I am lonely and sad and feel rejected and unloved. I don't feel good about how I look outside or how I feel inside.

I am fat right now, for me (size 12). Fatter than I have ever been. I don't like how I look in clothes. One thing I think I look good in is lower cut tops. I think my cleavage takes some of the focus off the rest of me. Plus, I believe these cuts are more flattering to my body type and the way I carry my fat. Plus, if I get a little extra attention or notice or interest due to the cleavage (my boobs are much more generous looking when I am fatter... the only benefit of the extra weight), that doesn't hurt my sad, lonely neglected feeling.

Oh, I am not stupid enough to let myself believe - even for a minute - that appreciation of my boobs means love, care, comfort, acceptance, a lifetime of care and companionship... but it is nice for 10 seconds to feel seen & noticed... in ANY way. Again, I KNOW this is not the way I deeply desire to be known and noticed... but it is something and something is better than nothing. Isn't it???
Maybe like a little kid wanting attention, ANY attention, even if it means being naughty and getting in trouble.

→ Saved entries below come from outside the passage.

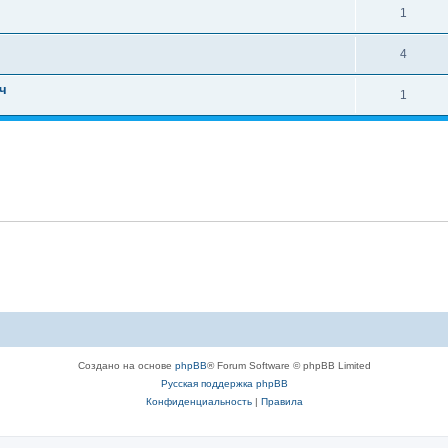
1
4
ч
1
Создано на основе
phpBB
® Forum Software © phpBB Limited
Русская поддержка phpBB
Конфиденциальность
|
Правила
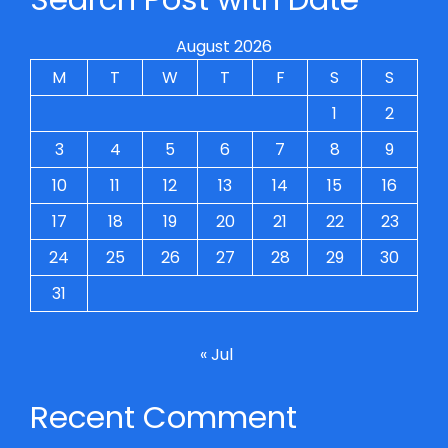
August 2026
M
T
W
T
F
S
S
1
2
3
4
5
6
7
8
9
10
11
12
13
14
15
16
17
18
19
20
21
22
23
24
25
26
27
28
29
30
31
« Jul
Recent Comment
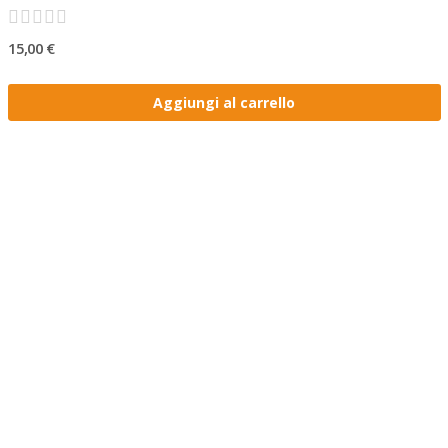
15,00 €
Aggiungi al carrello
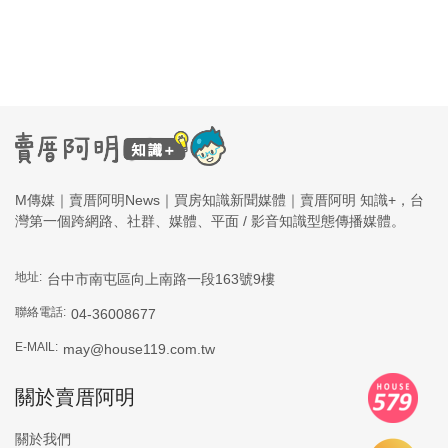
M傳媒｜賣厝阿明News｜買房知識新聞媒體｜賣厝阿明 知識+，台
灣第一個跨網路、社群、媒體、平面 / 影音知識型態傳播媒體。
地址:
台中市南屯區向上南路一段163號9樓
聯絡電話:
04-36008677
E-MAIL:
may@house119.com.tw
關於賣厝阿明
關於我們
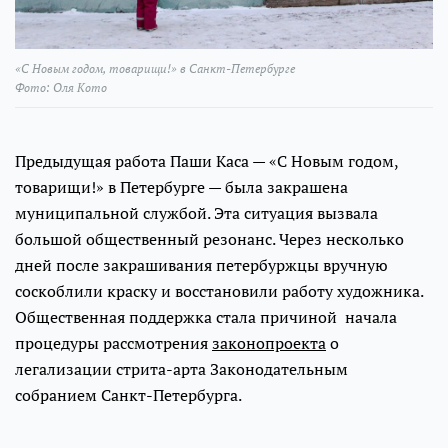
«С Новым годом, товарищи!» в Санкт-Петербурге
Фото: Оля Кото
Предыдущая работа Паши Каса — «С Новым годом,
товарищи!» в Петербурге — была закрашена
муниципальной службой. Эта ситуация вызвала
большой общественный резонанс. Через несколько
дней после закрашивания петербуржцы вручную
соскоблили краску и восстановили работу художника.
Общественная поддержка стала причиной начала
процедуры рассмотрения
законопроекта
о
легализации стрита-арта Законодательным
собранием Санкт-Петербурга.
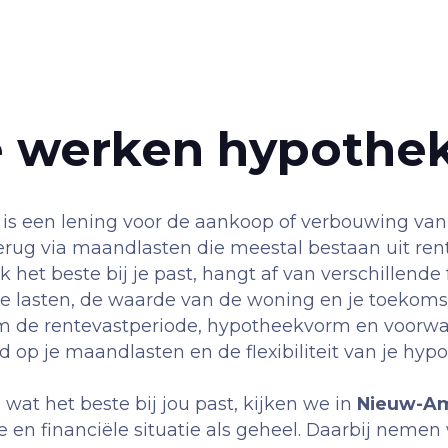
 werken hypothe
is een lening voor de aankoop of verbouwing van
erug via maandlasten die meestal bestaan uit rent
het beste bij je past, hangt af van verschillende f
e lasten, de waarde van de woning en je toekom
m de rentevastperiode, hypotheekvorm en voorw
d op je maandlasten en de flexibiliteit van je hyp
wat het beste bij jou past, kijken we in
Nieuw-A
e en financiële situatie als geheel. Daarbij neme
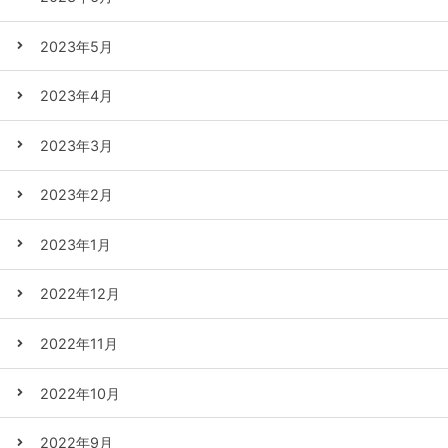
2023年5月
2023年4月
2023年3月
2023年2月
2023年1月
2022年12月
2022年11月
2022年10月
2022年9月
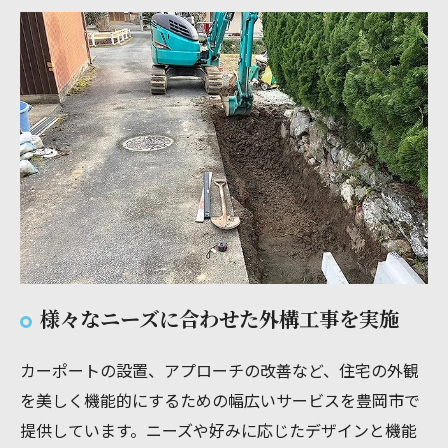
様々なニーズに合わせた外構工事を実施
カーポートの設置、アプローチの改善など、住宅の外観
を美しく機能的にするための幅広いサービスを豊岡市で
提供しています。ニーズや好みに応じたデザインと機能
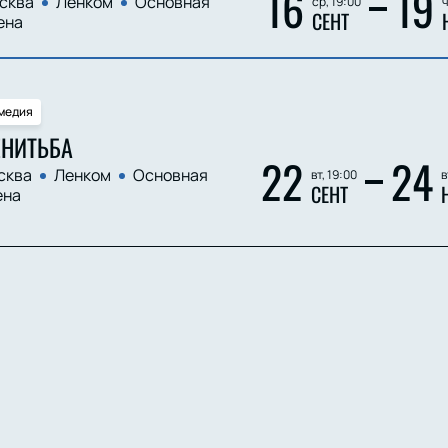
16
19
сква
Ленком
Основная
ср, 19:00
ч
СЕНТ
ена
медия
НИТЬБА
22
24
сква
Ленком
Основная
вт, 19:00
в
СЕНТ
ена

And as a "nice" Christian wife and mother, I am not supposed to flaunt my cleavage.
But sometimes I don't really care.
I sometimes make a stab a modesty, but I feel like it makes me look fatter - like I am trying to hide my curves instead of "accentuating the positive".
I want to look 'yummy' instead of fat... delicious.

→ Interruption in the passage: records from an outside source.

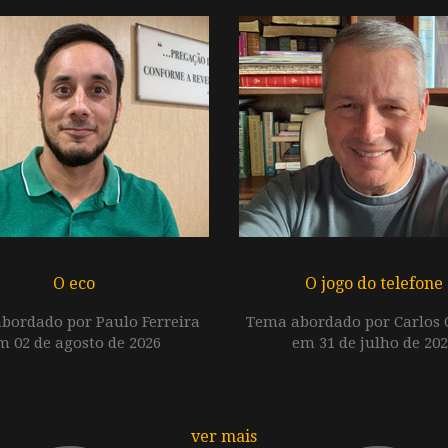
O eco
O jogo do telefone
bordado por Paulo Ferreira
Tema abordado por Carlos O
m 02 de agosto de 2026
em 31 de julho de 20
ver mais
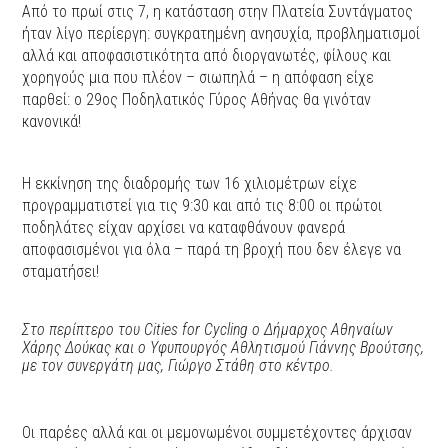
Από το πρωί στις 7, η κατάσταση στην Πλατεία Συντάγματος
ήταν λίγο περίεργη: συγκρατημένη ανησυχία, προβληματισμοί
αλλά και αποφασιστικότητα από διοργανωτές, φίλους και
χορηγούς μια που πλέον – σιωπηλά – η απόφαση είχε
παρθεί: ο 29ος Ποδηλατικός Γύρος Αθήνας θα γινόταν
κανονικά!
Η εκκίνηση της διαδρομής των 16 χιλιομέτρων είχε
προγραμματιστεί για τις 9:30 και από τις 8:00 οι πρώτοι
ποδηλάτες είχαν αρχίσει να καταφθάνουν φανερά
αποφασισμένοι για όλα – παρά τη βροχή που δεν έλεγε να
σταματήσει!
Στο περίπτερο του Cities for Cycling ο Δήμαρχος Αθηναίων
Χάρης Δούκας και ο Υφυπουργός Αθλητισμού Γιάννης Βρούτσης,
με τον συνεργάτη μας, Γιώργο Στάθη στο κέντρο.
Οι παρέες αλλά και οι μεμονωμένοι συμμετέχοντες άρχισαν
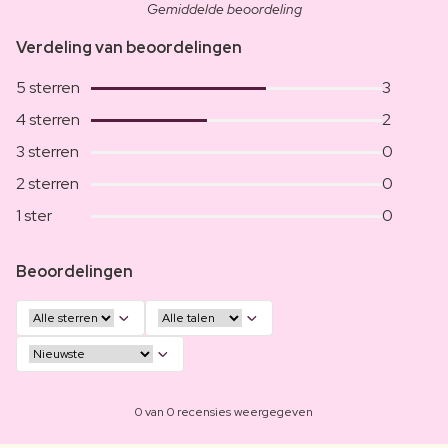
Gemiddelde beoordeling
Verdeling van beoordelingen
5 sterren
3
4 sterren
2
3 sterren
0
2 sterren
0
1 ster
0
Beoordelingen
0 van 0 recensies weergegeven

I want love and care, but apparently, I will take some attention for my cleavage as sloppy seconds.

Not enough?

Mr. M has almost 6 months sober.
What I fantasized about it not bliss.
Not only is there still the daily suspicion and fear of the temporary hiatus shattering, but there is the punishing, grinding of living with a newly sober alcoholic's insanity.
He seems always on the verge of exploding. His moods are ever changing.
His self-absorption is mind-boggling.
His short-temper and pouty hurt feelings over every imagined slight.
His lack of patience when the kids bicker or challenge or question or whine or defy... he has no tolerance or patience and no respect or gratitude for the fact that I have done this alone for months... years.
I can't bear the thought of going on like this, walking on eggshells, hoping, always hoping for more.
He loves me deeply, I know that.
And I love him, its true. 
But I am frightened and grieved that that might not be enough.
Is it possible it is not enough?

Friday, August 1, 2008

The Mountain That Loved A Bird

Dr. recommended I get this book.
I can see why.

If you have a problem asking for and receiving love, care, and/or comfort, I would recommend you consider maybe following Dr.'s suggestion for me, and order this book too.
Used from Amazon, it is actually quite affordable!

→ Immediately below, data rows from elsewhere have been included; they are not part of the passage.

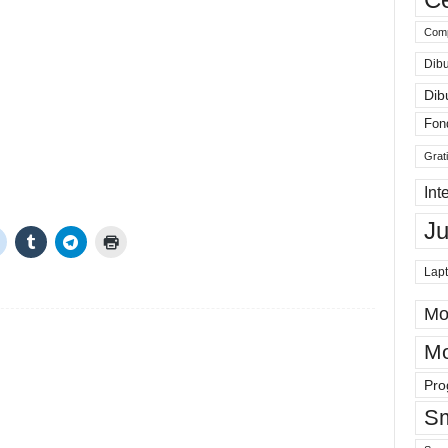
Comp
Dibu
Dib
Fon
Grat
Int
J
Lap
Mo
Mo
Pro
Sm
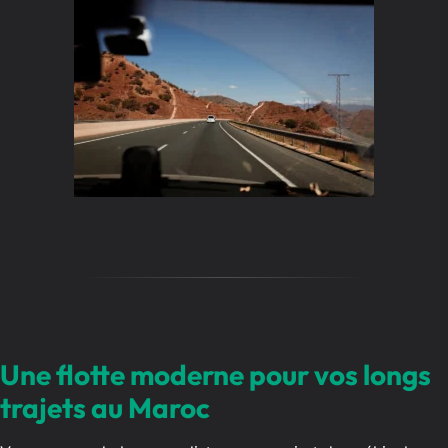
Une flotte moderne pour vos longs
trajets au Maroc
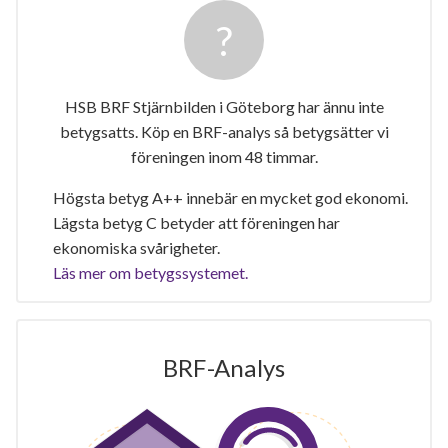
HSB BRF Stjärnbilden i Göteborg har ännu inte
betygsatts. Köp en BRF-analys så betygsätter vi
föreningen inom 48 timmar.
Högsta betyg A++ innebär en mycket god ekonomi.
Lägsta betyg C betyder att föreningen har
ekonomiska svårigheter.
Läs mer om betygssystemet.
BRF-Analys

I don't need to illuminate the symbolism here... once you get the book, you will just KNOW.

Me #2 (Collecting Friends)

I think I collect & hoard friends the way I hoard stationary.
I LOVE friends.
I need them.
I care about them.
I want LOTS of them.
More than I probably need.
I get my feelings hurt when I am not included in something... even if it is something I don't even want to do.
I want people to like me and want me and need me and think I am fabulous and thoughtful and great... I want them to invite me
to do things and share their hearts with me and let me in to their innermost circle.
I am limited.
There is only one of me.
I only have so much to offer: I have a lot of kids who need me, a job, an alcoholic husband, and a life in mini-crisis almost all the time.

But I want to have them all in my life like a doll collection on a shelf so I can count them... like friends on myspace or facebook.

So very sad...

I guess you could say that I have the blues.
I have been really grappling with sadness.
A heavy, weighty sadness sitting on my heart & shoulders almost all of the time.
It's like a companion that I am becoming used to having accompany me every where I go.
When - for a moment - I am happy or light or free, it almost feels unfamiliar and then it is back, sitting on me again after only a few moments of respite.

My therapy feels slow.
I feel frustrated with my lack of progress.